Published by Robert Pondiscio on May 28, 2009


A favorite canard in education is the one about Rip Van Winkle waking up after one hundred years’ sleep and easily recognizing a classroom. It’s probably more accurate to suggest, however, that if old Rip were suddenly jarred awake, it would be due to the noise from a nearby elementary school, with its incessant hum of group work, collaborative learning, and nonstop “turn and talks.”

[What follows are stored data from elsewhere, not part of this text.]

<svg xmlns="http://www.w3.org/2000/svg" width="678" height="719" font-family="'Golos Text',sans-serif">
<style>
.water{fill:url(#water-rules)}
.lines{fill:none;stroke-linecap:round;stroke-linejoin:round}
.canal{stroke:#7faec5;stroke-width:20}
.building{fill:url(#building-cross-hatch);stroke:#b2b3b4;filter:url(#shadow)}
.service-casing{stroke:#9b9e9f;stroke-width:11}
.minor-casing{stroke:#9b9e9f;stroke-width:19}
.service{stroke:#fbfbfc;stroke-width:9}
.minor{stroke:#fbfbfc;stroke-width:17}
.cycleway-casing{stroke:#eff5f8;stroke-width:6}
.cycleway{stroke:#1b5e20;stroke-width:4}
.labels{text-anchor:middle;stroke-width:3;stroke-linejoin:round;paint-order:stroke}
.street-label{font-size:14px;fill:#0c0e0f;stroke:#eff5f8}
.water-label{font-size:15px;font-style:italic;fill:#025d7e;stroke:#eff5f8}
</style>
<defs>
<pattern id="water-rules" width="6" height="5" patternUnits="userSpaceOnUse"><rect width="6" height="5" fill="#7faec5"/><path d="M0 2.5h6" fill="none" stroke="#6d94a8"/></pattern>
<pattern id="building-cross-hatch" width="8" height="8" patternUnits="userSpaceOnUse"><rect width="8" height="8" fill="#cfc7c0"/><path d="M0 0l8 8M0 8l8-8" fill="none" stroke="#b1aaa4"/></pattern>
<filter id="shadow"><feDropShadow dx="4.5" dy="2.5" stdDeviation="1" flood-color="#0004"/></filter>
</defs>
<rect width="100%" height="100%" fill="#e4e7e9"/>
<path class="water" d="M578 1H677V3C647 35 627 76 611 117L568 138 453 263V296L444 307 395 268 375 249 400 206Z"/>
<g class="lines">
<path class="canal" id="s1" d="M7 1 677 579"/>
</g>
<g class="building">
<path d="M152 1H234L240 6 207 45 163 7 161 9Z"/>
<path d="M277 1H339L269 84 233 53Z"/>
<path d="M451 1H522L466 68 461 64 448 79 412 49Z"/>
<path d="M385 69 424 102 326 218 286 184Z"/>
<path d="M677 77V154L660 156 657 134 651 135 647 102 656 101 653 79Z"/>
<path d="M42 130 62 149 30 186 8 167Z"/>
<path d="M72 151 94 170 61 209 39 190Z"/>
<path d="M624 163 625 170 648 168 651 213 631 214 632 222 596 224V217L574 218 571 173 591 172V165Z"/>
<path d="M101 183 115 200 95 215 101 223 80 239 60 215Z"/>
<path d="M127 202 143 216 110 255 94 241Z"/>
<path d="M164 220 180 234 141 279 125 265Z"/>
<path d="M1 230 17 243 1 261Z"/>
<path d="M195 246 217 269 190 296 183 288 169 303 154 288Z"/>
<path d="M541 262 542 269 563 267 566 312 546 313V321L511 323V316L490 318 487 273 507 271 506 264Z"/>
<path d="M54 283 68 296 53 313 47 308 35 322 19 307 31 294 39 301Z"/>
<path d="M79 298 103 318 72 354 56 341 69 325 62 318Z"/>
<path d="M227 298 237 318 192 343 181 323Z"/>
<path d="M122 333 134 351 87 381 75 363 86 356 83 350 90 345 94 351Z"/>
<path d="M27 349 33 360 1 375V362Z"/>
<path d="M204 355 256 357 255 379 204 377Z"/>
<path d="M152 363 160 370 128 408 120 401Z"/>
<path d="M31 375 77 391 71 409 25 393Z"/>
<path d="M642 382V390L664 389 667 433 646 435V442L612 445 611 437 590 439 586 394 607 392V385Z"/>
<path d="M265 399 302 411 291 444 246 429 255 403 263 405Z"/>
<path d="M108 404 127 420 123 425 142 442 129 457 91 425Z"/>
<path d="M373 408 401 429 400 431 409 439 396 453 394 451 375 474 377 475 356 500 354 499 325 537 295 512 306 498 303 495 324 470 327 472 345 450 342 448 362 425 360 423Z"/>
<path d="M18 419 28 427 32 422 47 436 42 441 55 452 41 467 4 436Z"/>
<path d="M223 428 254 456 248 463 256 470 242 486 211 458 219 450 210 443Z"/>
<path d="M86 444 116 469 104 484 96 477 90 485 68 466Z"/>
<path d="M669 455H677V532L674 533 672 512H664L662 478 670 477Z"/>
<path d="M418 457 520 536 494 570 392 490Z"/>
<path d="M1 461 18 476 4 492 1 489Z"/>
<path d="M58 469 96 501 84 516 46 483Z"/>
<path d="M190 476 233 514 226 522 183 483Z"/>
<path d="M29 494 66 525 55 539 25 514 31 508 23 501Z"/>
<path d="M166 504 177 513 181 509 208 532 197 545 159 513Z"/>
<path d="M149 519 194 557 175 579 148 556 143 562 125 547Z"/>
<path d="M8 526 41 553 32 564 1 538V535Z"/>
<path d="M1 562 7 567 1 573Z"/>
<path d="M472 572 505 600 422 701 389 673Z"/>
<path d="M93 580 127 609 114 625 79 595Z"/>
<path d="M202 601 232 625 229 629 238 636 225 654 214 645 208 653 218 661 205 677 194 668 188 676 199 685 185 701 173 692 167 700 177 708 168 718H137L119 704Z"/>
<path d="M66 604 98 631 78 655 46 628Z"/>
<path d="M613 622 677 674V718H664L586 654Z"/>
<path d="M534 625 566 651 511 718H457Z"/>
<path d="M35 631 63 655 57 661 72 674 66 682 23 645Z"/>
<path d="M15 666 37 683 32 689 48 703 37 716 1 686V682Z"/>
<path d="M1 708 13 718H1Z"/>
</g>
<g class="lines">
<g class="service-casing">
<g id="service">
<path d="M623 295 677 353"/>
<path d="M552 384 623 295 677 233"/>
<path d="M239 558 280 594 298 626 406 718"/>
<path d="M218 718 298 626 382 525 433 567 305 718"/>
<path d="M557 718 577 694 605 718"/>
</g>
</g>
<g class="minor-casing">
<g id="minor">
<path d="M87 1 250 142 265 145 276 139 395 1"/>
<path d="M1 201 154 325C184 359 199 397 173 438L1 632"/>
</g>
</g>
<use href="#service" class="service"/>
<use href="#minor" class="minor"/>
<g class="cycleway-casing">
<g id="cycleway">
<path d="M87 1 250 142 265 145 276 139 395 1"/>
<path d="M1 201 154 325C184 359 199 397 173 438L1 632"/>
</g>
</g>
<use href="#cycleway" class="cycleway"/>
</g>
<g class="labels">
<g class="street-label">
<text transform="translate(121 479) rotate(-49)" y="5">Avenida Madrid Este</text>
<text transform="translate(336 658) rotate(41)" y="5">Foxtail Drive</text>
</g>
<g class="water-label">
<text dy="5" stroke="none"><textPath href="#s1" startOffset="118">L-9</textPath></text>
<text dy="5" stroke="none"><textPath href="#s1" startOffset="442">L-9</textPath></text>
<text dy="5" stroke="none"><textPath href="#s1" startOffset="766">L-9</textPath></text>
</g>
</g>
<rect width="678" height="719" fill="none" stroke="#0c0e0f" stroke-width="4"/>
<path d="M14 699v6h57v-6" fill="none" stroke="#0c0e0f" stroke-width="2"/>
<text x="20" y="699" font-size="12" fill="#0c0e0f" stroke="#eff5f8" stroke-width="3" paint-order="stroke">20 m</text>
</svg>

What our classrooms have lost, writes Diana Senechal in an Education Week essay, is badly needed quiet time for thinking, reading, and problem solving. “It is not at all good to be visibly ‘engaged’ at every moment,” she notes. “One also needs room to collect one’s thoughts and separate oneself from one’s peers.” She wonders why there is so much emphasis on socialization in education and so little on solitude, when both are important to learning?

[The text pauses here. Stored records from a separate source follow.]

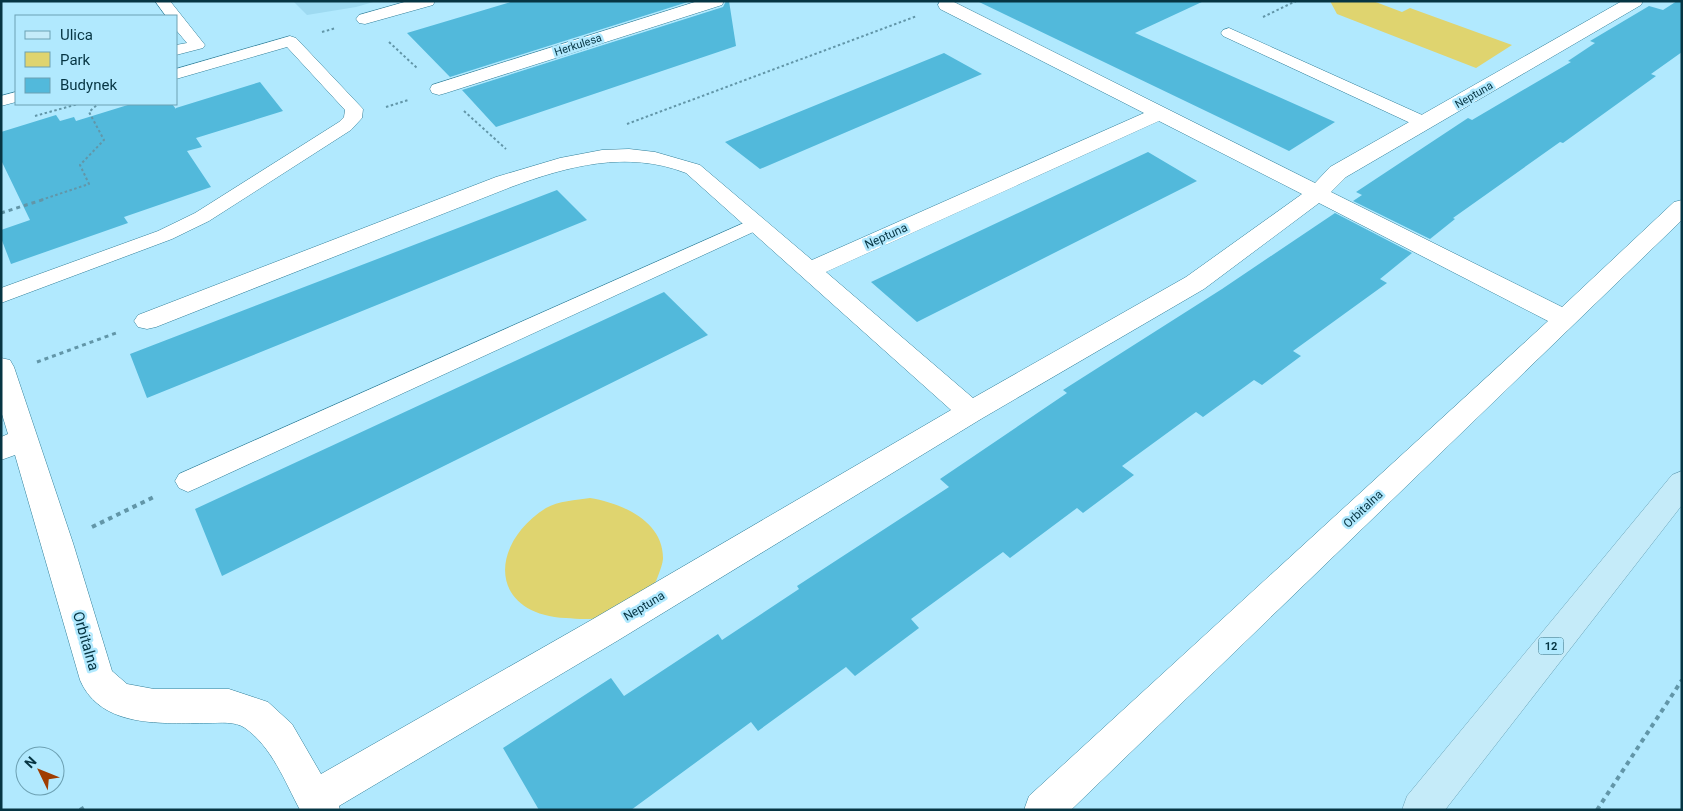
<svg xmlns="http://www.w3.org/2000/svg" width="1683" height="811" viewBox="0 0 1683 811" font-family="Roboto,sans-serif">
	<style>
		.built { fill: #9edaf1 }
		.green { fill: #dfd46f }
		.building { fill: #52b9db }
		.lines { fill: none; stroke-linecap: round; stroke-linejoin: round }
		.service-casing { stroke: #317f99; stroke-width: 1 }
		.minor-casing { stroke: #317f99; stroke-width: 1 }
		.primary-casing { stroke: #69a2b7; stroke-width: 1 }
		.path-far2 { stroke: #6296a8; stroke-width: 2; stroke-dasharray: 2.5 2.5; stroke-linecap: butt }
		.path-far1 { stroke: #6296a8; stroke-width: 3; stroke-dasharray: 4 4; stroke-linecap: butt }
		.path { stroke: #6296a8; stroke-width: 4; stroke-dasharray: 4.5 4.5; stroke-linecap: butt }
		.service { fill: #fff; fill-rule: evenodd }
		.minor { fill: #fff; fill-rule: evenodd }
		.primary { fill: #c5ebf9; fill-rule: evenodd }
		.labels { text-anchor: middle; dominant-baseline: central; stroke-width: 5; stroke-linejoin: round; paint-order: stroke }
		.far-street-label { font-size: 11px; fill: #063543; stroke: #b1e9fe }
		.shield { fill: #b1e9fe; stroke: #396b7b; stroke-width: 1 }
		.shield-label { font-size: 11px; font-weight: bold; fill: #063543 }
		.street-label { font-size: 12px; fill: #063543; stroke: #b1e9fe }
		.near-street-label { font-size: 15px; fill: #063543; stroke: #b1e9fe }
	</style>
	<rect width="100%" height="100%" fill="#b1e9fe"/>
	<path class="built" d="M 293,1 L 377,1 L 356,7 L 307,15 Z"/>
	<path class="green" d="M 1330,1 L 1373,1 L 1402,12 L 1410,8 L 1512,45 L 1476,68 L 1337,14 Z
		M 590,498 C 621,503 664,521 663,559 C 662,568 656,580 653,589 C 639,597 619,612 604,617 C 592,620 578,619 566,618 C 489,614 488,545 546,508 C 558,501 576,500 590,498 Z"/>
	<path class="building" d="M 514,1 L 691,1 L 450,77 L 407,33 Z
		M 726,1 L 729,1 L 736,46 L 496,127 L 462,90 L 723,7 Z
		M 977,1 L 1204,1 L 1135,33 L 1335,122 L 1289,151 Z
		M 1677,1 L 1682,1 L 1682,52 L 1651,74 L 1656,76 L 1563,143 L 1560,142 L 1453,218 L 1455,219 L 1430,239 L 1353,201 L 1362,195 L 1356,192 L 1468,118 L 1472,120 L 1571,62 L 1568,61 L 1595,43 L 1590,41 L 1649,6 L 1663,10 Z
		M 944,53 L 982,74 L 760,169 L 725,142 Z
		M 260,82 L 283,111 L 196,138 L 202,147 L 187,151 L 211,187 L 124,217 L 128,223 L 11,264 L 1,238 L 1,230 L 30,220 L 1,160 L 1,132 L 56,115 L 60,121 L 74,117 L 76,121 L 131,104 L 172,104 L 176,109 L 176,108 Z
		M 1148,152 L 1197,181 L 917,322 L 871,282 Z
		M 557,190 L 587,220 L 147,398 L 130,354 Z
		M 1335,213 L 1412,253 L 1380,279 L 1387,283 L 1293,351 L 1301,356 L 1262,385 L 1254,380 L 1203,417 L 1196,412 L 1122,466 L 1134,475 L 1083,513 L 1077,508 L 1010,558 L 1003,552 L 911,619 L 919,628 L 855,676 L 846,667 L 758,731 L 751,722 L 631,810 L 539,810 L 503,748 L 611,678 L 624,696 L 718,634 L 722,640 L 799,589 L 797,586 L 949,487 L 940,479 L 1067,393 L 1063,390 L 1222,289 Z
		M 664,292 L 708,335 L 222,576 L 195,509 Z"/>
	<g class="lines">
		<defs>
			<path id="service" d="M 155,1 L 170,1 L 205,45 L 203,48 L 176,55 L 176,45 L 187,43 L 176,30 L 176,16 L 166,16 Z
				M 1229,28 L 1431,119 L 1434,123 L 1431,127 L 1425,128 L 1419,127 L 1223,36 L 1221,33 L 1223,30 Z
				M 290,36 L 296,38 L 363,109 L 362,118 L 351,130 L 209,221 L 172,239 L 1,303 L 1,288 L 158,231 L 195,213 L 339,122 L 344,117 L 345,110 L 287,47 L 176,79 L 176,69 Z
				M 16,92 L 16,102 L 1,106 L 1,96 Z
				M 755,218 L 762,220 L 765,224 L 762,228 L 197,488 L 188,492 L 179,488 L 175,481 L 179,474 Z"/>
			<path id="minor" d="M 408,1 L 435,1 L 433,5 L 365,24 L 359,23 L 356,19 L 359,15 Z
				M 698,1 L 724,1 L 722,5 L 446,93 L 439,95 L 432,93 L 430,89 L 432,85 Z
				M 940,1 L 952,1 L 1315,183 L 1330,167 L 1622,1 L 1643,1 L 1641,5 L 1346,177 L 1331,192 L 1562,307 L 1674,202 L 1682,200 L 1682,220 L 1071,810 L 1024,810 L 1029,796 L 1548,321 L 1319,203 L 1204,289 L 981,419 L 617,641 L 339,806 L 340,810 L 300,810 C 285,782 272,747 245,728 C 235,721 220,723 208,723 C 163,723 101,729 80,680 L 15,455 L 1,460 L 1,437 L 8,434 L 1,411 L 1,358 L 10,360 L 14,367 L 73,543 L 112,671 L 127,684 L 154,689 L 229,689 L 268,702 L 292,724 L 321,774 L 593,619 L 951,410 L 686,173 C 627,150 568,166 511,187 L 156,327 L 147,329 L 138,327 L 134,321 L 138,315 L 496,177 L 560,158 L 602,150 L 629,149 L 655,152 L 700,165 L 812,260 L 1144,113 L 940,9 L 938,5 ZM 1159,121 L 1302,194 L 1186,277 L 973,398 L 826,272 Z"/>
			<path id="primary" d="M 1682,471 L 1682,505 L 1445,810 L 1402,810 L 1407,796 L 1672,475 Z"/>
		</defs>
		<use href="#service" class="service-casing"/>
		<use href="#minor" class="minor-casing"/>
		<use href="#primary" class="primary-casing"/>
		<path class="path-far2" d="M 1263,17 L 1296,1
			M 322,32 L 336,28
			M 389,42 L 417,68
			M 386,107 L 408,100
			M 464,111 L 506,149
			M 35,116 L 78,104
			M 627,124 L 917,16
			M 41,200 L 89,184 L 80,165 L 104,140 L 89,112 L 98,104"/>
		<path class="path-far1" d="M 1,213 L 45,199
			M 37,362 L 116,333"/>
		<path class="path" d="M 92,527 L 156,496
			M 80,810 L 85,807
			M 1597,810 L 1682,680"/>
		<use href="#service" class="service"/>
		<use href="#minor" class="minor"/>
		<use href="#primary" class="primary"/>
	</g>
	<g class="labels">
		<g class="far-street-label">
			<text transform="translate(578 45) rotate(-18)">Herkulesa</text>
			<text transform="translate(1474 95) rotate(-30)">Neptuna</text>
		</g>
		<rect class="shield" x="1538.5" y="637.5" width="25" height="17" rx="4"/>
		<g class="shield-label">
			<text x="1551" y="646">12</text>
		</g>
		<g class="street-label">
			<text transform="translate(886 236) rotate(-24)">Neptuna</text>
			<text transform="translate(1363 509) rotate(-43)">Orbitalna</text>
			<text transform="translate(644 606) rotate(-31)">Neptuna</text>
		</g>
		<g class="near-street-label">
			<text transform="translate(86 641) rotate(74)">Orbitalna</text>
		</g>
	</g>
	<rect width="1683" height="811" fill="none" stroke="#063543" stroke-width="5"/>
	<rect x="15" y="15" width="162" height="90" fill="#b1e9fe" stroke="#6da1b3"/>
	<rect x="25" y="31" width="25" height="8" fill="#c5ebf9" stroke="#6da1b3"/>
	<text x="60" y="40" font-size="15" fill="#063543">Ulica</text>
	<rect x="25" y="52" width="25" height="15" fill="#dfd46f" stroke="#6da1b3"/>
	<text x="60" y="65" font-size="15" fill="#063543">Park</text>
	<rect x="25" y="78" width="25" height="15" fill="#52b9db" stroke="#6da1b3"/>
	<text x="60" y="90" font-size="15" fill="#063543">Budynek</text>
	<g transform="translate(40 771) rotate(313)"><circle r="24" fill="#b1e9fe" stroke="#6da1b3"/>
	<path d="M0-4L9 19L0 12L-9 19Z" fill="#a03d01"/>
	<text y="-8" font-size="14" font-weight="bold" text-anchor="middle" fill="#063543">N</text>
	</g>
</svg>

Solitude should not become a fad; that would make some of us wish we had never brought it up at all. The shift toward solitude should be subtle, not screeching. Don’t abandon group work, but take it down from its altar. Make room for quiet thought and give students something substantial to think about. The children will respond. Also, recognize teaching as a thinking profession. There is no reason for teachers to sit in groups filling out Venn diagrams during professional-development sessions when they could be doing something more interesting on their own.
It’s an excellent point. Now, turn to your neighbor and tell whether you agree or disagree…

Diana is a teacher at a Core Knowledge school in NYC. And if you haven’t been reading her thoughtful guest posts for Joanne Jacobs over the past week, take a look.
I am pretty sure folks like Einstein and Feynman would say a person needs time to think.